This February, for example, the European Central Bank’s Piero Cipollone assured the European Parliament that the ECB would not make any decision about launching a digital euro without new legislation. He clarified the ECB is not even “launching any of the development work now.”
But in the same speech, Cipollone explained the ECB has started soliciting third parties to help “establish framework agreements with potential providers of digital euro components and related services.” Cipollone also told Parliament that the ECB is “working on a draft rulebook [for the digital Euro] together with representatives of consumers, retailers and intermediaries.”
He then touted the supposed benefits of a CBDC, implying it is a key to ensuring that “everyone, regardless of their income, can pay in any situation of daily life.” (In fact, he referred to this supposed feature as a “fundamental right.”)
Rather than stop there, he insisted that the ECB’s “objective is to preserve the role and share of central bank money in payments, not to displace private money.” But in virtually every developed country, the main role of central bank money is bank-to-bank payments.
Central banks already control bank reserve settlement systems, and most of them do so electronically. And central banks control the aggregate supply of reserves. In other words, central banks effectively already have CBDCs for central bank money.
Creating a retail CBDC, whether through private banks or not, is more than preserving the role of central bank money in payments. Much more.

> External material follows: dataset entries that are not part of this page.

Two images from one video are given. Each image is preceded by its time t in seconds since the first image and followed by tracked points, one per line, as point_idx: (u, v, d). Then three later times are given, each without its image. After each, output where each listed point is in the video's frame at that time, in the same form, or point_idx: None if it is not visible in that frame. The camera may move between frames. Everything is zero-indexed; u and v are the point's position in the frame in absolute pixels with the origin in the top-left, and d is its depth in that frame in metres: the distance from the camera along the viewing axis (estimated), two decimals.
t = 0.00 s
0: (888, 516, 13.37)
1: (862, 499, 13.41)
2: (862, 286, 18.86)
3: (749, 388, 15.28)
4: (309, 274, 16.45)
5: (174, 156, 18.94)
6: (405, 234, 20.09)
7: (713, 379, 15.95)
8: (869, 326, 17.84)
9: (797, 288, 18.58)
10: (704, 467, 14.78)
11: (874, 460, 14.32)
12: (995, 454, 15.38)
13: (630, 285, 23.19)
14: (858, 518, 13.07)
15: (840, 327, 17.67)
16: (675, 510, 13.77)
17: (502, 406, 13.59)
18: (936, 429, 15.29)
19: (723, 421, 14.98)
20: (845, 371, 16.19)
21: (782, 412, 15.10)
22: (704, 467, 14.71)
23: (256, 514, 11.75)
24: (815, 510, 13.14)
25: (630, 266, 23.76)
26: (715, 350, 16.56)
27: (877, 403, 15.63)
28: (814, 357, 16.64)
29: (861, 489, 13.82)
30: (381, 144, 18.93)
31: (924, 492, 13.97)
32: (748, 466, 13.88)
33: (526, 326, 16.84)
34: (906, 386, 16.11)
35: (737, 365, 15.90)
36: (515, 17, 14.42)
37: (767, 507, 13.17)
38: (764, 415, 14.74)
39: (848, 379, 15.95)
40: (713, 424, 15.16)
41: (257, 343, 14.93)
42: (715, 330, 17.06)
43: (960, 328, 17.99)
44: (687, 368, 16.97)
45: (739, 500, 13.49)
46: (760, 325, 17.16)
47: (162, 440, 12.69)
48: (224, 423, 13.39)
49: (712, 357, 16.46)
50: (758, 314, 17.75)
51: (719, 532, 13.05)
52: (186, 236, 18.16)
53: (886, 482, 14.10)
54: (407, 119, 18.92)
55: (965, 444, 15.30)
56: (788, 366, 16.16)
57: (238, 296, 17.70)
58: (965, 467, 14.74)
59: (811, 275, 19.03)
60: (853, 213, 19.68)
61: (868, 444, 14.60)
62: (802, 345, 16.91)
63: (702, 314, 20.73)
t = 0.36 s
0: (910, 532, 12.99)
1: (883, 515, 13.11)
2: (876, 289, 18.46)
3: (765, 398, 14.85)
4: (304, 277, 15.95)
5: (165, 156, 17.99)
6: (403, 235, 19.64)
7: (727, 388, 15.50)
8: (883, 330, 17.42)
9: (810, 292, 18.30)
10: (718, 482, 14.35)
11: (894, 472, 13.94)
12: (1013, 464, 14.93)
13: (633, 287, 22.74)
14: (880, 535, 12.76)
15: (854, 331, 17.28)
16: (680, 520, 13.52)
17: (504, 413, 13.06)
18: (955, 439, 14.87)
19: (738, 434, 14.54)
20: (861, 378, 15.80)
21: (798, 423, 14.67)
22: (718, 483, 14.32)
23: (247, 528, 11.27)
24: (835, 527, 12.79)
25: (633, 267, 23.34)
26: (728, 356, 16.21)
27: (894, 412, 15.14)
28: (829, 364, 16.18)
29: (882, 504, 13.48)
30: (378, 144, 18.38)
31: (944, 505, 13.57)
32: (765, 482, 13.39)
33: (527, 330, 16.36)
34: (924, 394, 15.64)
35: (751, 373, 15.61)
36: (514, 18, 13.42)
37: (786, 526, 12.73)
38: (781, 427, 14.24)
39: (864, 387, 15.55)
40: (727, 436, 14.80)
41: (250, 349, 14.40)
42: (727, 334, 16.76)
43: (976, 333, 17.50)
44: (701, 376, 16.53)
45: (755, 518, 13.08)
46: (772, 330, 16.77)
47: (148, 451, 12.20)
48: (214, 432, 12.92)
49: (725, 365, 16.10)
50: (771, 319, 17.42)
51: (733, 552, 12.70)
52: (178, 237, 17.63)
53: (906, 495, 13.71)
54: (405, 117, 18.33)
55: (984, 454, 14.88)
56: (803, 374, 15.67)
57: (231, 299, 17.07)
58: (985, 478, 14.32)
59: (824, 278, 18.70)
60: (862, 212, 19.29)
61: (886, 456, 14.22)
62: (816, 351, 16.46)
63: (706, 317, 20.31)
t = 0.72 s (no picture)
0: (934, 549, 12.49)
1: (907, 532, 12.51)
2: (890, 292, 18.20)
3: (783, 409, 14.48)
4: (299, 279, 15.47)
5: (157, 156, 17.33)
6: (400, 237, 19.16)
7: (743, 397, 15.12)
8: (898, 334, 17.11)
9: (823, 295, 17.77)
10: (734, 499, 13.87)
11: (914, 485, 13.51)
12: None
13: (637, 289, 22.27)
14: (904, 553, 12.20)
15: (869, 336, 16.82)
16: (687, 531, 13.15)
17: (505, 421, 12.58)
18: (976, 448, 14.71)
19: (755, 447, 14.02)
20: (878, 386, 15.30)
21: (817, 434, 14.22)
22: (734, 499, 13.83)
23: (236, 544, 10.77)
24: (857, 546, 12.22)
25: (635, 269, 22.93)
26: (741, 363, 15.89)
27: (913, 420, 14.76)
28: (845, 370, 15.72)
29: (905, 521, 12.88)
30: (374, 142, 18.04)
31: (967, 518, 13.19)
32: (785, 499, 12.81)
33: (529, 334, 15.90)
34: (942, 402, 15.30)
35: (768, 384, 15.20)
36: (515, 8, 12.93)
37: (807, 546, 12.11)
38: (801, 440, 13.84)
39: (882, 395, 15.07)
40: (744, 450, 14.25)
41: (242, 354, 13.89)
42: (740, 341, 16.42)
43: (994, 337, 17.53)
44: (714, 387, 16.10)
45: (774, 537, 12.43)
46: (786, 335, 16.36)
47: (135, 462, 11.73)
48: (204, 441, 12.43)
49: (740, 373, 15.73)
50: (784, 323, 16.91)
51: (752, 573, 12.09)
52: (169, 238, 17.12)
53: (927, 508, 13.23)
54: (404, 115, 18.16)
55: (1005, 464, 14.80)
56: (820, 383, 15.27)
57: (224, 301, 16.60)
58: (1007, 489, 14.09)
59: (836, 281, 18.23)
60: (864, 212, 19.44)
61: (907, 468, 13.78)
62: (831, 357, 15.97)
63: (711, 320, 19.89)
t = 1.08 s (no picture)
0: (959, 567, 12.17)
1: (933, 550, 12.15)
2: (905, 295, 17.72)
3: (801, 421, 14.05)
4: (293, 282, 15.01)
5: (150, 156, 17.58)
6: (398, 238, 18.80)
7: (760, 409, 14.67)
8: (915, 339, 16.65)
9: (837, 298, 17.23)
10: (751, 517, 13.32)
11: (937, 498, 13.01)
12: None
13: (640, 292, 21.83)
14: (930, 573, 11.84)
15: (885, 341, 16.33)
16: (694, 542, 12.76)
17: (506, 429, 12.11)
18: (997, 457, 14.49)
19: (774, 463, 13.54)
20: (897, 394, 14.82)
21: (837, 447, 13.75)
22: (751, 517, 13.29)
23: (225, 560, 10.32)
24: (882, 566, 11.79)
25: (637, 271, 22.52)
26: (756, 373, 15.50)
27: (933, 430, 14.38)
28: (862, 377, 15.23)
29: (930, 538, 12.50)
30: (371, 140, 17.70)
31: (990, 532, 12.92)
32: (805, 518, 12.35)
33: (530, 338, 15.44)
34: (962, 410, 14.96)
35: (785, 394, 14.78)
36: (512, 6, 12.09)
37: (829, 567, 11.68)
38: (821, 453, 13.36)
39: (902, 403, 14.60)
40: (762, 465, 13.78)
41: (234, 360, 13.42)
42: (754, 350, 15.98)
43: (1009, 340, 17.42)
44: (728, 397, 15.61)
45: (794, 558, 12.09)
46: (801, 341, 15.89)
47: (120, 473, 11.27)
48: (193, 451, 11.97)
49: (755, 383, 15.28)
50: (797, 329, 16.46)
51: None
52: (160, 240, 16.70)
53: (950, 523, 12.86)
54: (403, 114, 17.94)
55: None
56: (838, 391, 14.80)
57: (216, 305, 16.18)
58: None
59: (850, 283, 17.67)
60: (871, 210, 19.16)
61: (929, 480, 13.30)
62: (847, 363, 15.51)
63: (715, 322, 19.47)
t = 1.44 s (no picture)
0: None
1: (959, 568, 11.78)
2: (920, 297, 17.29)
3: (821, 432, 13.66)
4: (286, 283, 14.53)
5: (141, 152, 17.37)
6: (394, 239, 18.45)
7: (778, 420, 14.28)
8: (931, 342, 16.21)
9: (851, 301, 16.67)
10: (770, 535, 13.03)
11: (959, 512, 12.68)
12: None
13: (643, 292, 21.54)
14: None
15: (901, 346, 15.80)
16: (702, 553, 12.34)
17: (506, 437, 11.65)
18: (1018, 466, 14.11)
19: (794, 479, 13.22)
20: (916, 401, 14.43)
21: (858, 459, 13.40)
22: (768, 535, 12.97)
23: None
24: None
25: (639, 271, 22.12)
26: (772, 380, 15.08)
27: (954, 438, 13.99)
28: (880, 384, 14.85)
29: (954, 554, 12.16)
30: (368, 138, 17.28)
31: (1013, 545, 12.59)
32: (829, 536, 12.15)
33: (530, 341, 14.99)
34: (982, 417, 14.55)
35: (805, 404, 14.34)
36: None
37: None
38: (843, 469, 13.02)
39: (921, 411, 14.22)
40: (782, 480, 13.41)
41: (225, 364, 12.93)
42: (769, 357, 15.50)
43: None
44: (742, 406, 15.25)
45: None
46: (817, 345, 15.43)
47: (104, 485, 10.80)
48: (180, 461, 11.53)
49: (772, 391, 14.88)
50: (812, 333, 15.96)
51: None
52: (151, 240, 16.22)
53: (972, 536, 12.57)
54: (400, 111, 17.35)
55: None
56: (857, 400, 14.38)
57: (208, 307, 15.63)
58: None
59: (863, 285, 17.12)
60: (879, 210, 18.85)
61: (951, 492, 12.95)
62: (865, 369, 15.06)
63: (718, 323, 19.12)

For its part, the Federal Reserve has engaged in research, experiments, and pilot programs to develop a CBDC but has officially said that it is far from ready to launch one. That’s the good news.

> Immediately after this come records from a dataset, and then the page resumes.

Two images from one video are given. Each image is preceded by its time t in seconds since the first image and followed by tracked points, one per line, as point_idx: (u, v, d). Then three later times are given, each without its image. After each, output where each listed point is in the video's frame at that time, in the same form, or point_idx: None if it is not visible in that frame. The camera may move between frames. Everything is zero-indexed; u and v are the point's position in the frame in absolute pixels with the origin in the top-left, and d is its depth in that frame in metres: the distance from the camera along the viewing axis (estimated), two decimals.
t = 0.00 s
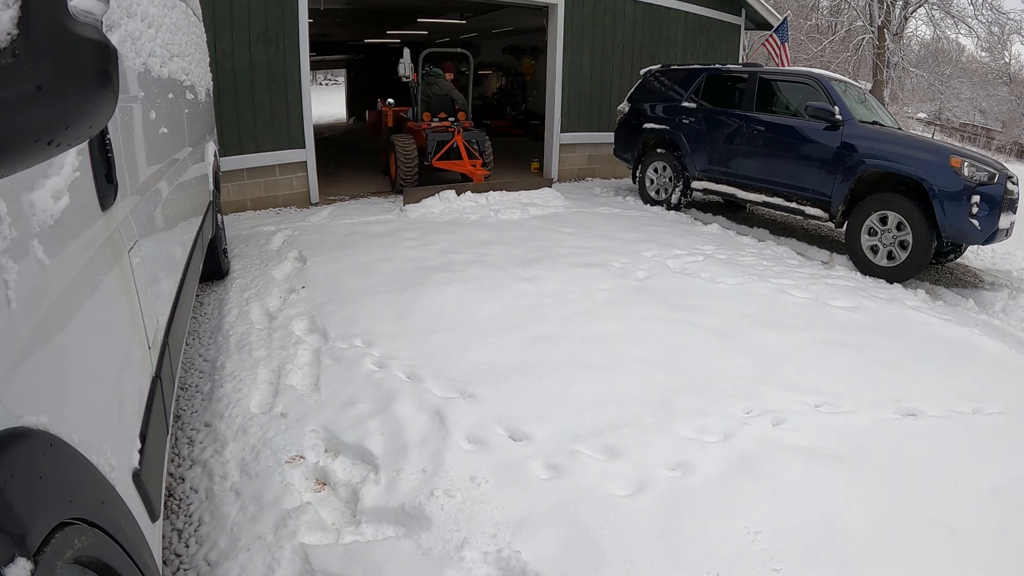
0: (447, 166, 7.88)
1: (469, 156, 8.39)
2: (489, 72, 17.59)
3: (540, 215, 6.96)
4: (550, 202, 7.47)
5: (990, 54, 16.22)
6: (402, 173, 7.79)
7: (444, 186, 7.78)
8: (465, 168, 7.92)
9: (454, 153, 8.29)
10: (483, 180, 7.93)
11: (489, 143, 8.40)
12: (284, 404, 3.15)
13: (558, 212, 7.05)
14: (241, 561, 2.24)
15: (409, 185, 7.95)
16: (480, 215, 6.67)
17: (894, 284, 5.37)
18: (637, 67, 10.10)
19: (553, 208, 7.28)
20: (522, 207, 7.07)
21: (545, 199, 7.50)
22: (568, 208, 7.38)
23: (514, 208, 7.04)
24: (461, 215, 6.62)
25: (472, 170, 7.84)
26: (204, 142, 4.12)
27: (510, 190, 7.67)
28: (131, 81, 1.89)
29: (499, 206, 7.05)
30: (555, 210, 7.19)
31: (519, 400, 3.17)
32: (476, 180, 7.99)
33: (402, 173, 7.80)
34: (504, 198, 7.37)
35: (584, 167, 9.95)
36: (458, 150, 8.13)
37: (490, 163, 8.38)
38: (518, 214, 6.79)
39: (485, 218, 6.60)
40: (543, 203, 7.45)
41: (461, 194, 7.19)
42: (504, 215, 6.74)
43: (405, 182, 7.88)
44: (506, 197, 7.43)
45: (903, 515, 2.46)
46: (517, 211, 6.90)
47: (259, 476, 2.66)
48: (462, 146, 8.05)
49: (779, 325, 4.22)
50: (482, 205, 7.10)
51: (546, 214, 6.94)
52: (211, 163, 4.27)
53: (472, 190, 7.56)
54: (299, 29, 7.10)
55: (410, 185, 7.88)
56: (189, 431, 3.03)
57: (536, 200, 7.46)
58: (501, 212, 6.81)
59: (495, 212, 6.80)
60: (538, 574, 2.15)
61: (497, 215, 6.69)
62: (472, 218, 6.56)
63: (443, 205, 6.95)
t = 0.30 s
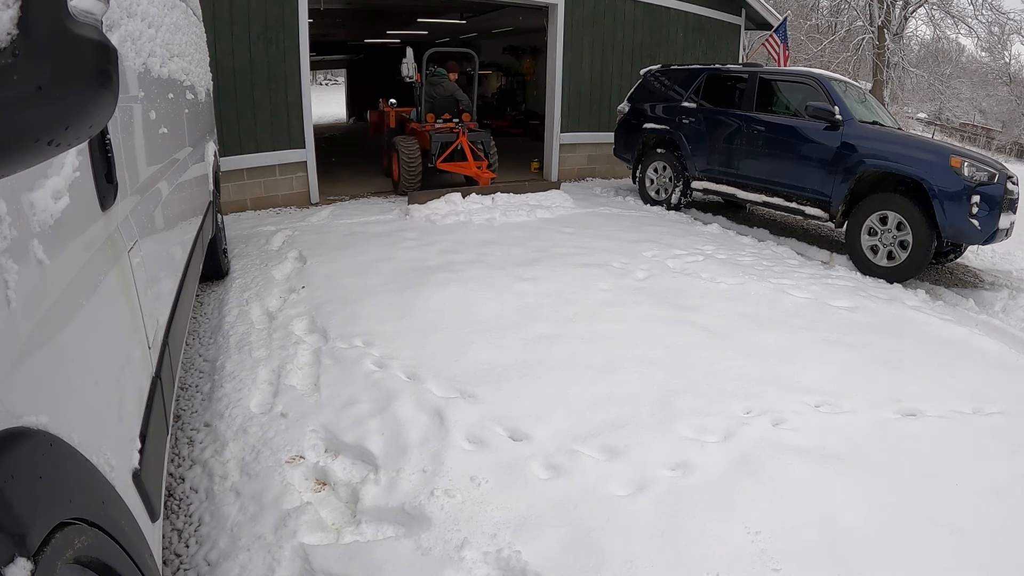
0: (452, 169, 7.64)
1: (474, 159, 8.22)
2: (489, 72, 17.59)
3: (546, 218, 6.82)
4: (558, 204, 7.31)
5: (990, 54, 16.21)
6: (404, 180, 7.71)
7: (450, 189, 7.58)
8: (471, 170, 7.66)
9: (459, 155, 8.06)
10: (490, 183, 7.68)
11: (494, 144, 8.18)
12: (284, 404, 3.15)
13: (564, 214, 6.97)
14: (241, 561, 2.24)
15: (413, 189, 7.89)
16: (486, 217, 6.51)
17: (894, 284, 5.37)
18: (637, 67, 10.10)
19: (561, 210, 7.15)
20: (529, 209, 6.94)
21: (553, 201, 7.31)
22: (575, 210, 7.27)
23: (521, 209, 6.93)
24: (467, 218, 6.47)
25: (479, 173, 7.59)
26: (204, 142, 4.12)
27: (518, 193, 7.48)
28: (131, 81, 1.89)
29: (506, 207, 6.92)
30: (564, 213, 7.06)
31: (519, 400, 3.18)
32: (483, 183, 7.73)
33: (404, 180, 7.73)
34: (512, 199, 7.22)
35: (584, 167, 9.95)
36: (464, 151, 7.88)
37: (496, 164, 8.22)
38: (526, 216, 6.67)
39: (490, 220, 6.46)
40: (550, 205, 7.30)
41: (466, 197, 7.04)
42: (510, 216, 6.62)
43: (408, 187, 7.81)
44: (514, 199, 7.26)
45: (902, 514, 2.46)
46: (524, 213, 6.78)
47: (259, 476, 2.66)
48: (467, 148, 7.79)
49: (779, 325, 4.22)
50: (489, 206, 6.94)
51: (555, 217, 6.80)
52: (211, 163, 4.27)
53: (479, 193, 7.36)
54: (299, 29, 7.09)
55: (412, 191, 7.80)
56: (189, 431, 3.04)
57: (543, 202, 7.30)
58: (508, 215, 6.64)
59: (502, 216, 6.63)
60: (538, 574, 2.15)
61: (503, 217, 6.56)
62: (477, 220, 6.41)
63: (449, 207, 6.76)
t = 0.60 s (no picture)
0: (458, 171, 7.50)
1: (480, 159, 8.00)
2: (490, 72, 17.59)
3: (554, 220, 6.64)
4: (568, 207, 7.11)
5: (990, 54, 16.20)
6: (406, 184, 7.56)
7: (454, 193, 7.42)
8: (477, 174, 7.49)
9: (464, 156, 7.87)
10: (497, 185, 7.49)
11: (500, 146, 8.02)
12: (284, 404, 3.15)
13: (576, 217, 6.83)
14: (241, 561, 2.24)
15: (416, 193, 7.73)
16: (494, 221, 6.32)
17: (894, 284, 5.37)
18: (637, 67, 10.10)
19: (571, 212, 7.00)
20: (538, 211, 6.77)
21: (563, 202, 7.13)
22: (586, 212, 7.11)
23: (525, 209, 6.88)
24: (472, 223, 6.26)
25: (484, 175, 7.41)
26: (204, 142, 4.11)
27: (527, 195, 7.26)
28: (131, 81, 1.89)
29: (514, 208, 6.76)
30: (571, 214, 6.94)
31: (519, 399, 3.18)
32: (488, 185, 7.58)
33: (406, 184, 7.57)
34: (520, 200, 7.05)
35: (584, 167, 9.95)
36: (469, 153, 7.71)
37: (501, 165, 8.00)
38: (537, 219, 6.51)
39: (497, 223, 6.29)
40: (559, 207, 7.10)
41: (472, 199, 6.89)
42: (518, 218, 6.46)
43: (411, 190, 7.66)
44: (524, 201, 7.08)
45: (902, 514, 2.47)
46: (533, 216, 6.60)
47: (259, 476, 2.66)
48: (473, 150, 7.63)
49: (780, 325, 4.21)
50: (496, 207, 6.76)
51: (567, 220, 6.62)
52: (211, 163, 4.27)
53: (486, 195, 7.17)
54: (299, 29, 7.10)
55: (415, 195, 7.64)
56: (189, 431, 3.04)
57: (552, 204, 7.12)
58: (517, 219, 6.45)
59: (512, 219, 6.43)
60: (538, 574, 2.15)
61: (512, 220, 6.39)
62: (485, 224, 6.23)
63: (455, 210, 6.60)
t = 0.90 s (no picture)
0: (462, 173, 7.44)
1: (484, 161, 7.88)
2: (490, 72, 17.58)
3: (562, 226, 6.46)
4: (577, 211, 6.92)
5: (990, 54, 16.20)
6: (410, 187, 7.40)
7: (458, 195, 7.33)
8: (482, 176, 7.39)
9: (468, 157, 7.74)
10: (501, 188, 7.38)
11: (505, 147, 7.88)
12: (284, 404, 3.15)
13: (585, 220, 6.65)
14: (241, 561, 2.25)
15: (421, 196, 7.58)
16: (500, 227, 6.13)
17: (894, 284, 5.36)
18: (637, 67, 10.10)
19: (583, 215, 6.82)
20: (546, 214, 6.61)
21: (570, 205, 6.95)
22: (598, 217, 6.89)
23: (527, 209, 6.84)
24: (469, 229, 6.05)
25: (489, 177, 7.29)
26: (204, 142, 4.11)
27: (533, 199, 7.08)
28: (131, 81, 1.89)
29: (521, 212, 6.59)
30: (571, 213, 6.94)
31: (518, 399, 3.18)
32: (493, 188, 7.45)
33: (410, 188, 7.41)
34: (527, 203, 6.88)
35: (584, 167, 9.95)
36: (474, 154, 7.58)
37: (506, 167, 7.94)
38: (544, 225, 6.34)
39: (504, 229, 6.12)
40: (568, 211, 6.90)
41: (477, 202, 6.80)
42: (526, 225, 6.27)
43: (416, 194, 7.49)
44: (532, 203, 6.91)
45: (901, 514, 2.47)
46: (540, 220, 6.44)
47: (259, 476, 2.67)
48: (477, 151, 7.54)
49: (780, 325, 4.21)
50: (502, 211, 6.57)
51: (573, 223, 6.53)
52: (211, 163, 4.26)
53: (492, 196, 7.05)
54: (299, 29, 7.10)
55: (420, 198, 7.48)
56: (189, 431, 3.04)
57: (559, 207, 6.95)
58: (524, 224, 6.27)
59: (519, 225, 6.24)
60: (538, 574, 2.15)
61: (520, 226, 6.20)
62: (489, 230, 6.04)
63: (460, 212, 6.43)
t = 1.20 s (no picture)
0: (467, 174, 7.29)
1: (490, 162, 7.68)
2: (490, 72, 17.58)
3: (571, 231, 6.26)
4: (588, 212, 6.70)
5: (990, 54, 16.20)
6: (413, 188, 7.33)
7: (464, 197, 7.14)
8: (489, 178, 7.27)
9: (473, 159, 7.62)
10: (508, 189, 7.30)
11: (512, 148, 7.75)
12: (284, 404, 3.15)
13: (593, 226, 6.39)
14: (241, 562, 2.25)
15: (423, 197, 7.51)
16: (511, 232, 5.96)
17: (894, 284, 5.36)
18: (637, 67, 10.10)
19: (593, 219, 6.59)
20: (556, 216, 6.44)
21: (579, 206, 6.75)
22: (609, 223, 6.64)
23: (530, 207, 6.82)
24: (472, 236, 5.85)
25: (495, 180, 7.15)
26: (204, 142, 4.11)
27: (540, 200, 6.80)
28: (131, 81, 1.89)
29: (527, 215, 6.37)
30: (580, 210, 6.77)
31: (518, 399, 3.18)
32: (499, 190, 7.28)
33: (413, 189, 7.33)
34: (536, 205, 6.63)
35: (584, 167, 9.95)
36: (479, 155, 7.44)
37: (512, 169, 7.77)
38: (555, 229, 6.16)
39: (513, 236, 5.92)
40: (579, 212, 6.68)
41: (481, 204, 6.63)
42: (534, 230, 6.08)
43: (418, 195, 7.42)
44: (541, 205, 6.69)
45: (901, 514, 2.47)
46: (549, 222, 6.28)
47: (259, 475, 2.67)
48: (483, 152, 7.37)
49: (780, 325, 4.21)
50: (509, 215, 6.33)
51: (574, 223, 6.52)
52: (211, 163, 4.27)
53: (498, 199, 6.83)
54: (299, 29, 7.10)
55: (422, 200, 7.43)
56: (189, 431, 3.04)
57: (569, 208, 6.76)
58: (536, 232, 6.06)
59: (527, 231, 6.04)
60: (538, 574, 2.15)
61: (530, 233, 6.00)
62: (494, 238, 5.85)
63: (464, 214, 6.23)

The bad news, though, is that there is more than enough gray area in the Federal Reserve Act to allow the Fed to launch a CBDC should the Fed change its stance.
Regardless, as Nick’s Cato at Liberty post demonstrates, there are still a few important unanswered questions regarding the Fed and a CBDC.
For instance, many people were thrilled when Fed Chair Jerome Powell said the Fed is “nowhere near recommending or adopting” a CBDC. However, Powell has also stated that “If we were ever to do something like this—and we’re a very long way from even thinking about it—we would do this through the banking system.”
For anyone opposed to a retail CBDC—the government provisioning of money and financial services—this statement should be a warning flag. While the Federal Reserve Act prohibits the Fed from interacting directly with the public, there is no such prohibition on interacting with banks. Therefore, the Fed arguably has the authority to launch what it calls an intermediated CBDC, where it provides money to banks and the banks deal with the public.
Again, this type of CBDC is just as dangerous as one provided directly to citizens because it, too, enables the federal government to provide money and financial services. At best, this model would compete with private sector firms that provide money and financial services. But it doesn’t take perfect vision to see that private sector firms can’t really compete with the government in this manner.
According to the Human Rights Foundation’s CBDC Tracker, 12 governments have launched CBDCs, and 37 have started CBDC pilot programs.
That’s 49 too many. A CBDC is the perfect tool for the Chinese communist party, and that’s exactly why all non-autocratic governments should avoid creating one.